- WORK TO COMPLETE
Only the lines from the start of the entries through the line with "right hip: (248, 824)" are wanted; please output them exactly.

- MATERIAL TO PROCESS
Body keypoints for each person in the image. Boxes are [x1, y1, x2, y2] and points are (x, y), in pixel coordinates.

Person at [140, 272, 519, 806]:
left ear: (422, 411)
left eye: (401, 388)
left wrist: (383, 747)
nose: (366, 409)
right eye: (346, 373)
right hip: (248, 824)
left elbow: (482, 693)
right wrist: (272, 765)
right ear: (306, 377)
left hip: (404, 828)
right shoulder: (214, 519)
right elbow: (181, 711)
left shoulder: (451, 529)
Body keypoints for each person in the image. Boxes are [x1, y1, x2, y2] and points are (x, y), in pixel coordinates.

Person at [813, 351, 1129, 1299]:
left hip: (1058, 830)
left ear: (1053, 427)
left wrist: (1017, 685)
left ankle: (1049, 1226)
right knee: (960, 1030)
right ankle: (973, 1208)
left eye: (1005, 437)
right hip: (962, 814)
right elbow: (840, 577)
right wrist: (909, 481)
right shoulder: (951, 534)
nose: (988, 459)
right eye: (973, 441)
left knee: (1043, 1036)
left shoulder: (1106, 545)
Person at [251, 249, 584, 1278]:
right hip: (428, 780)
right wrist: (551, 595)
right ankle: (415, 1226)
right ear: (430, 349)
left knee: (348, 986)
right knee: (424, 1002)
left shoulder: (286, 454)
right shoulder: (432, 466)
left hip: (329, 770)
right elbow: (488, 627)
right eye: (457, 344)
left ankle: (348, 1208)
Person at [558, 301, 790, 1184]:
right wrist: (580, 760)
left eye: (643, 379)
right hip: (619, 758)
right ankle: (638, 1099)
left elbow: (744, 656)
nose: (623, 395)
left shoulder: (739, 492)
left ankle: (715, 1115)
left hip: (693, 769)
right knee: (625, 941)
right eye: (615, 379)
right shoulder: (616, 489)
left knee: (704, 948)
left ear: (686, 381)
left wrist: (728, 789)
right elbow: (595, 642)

- SOLUTION BELOW
Body keypoints for each person in the image. Boxes are [x1, y1, x2, y2] and points are (x, y), in pixel coordinates.

Person at [140, 272, 519, 806]:
left ear: (422, 411)
left eye: (401, 388)
left wrist: (383, 747)
nose: (366, 409)
right eye: (346, 373)
right hip: (248, 824)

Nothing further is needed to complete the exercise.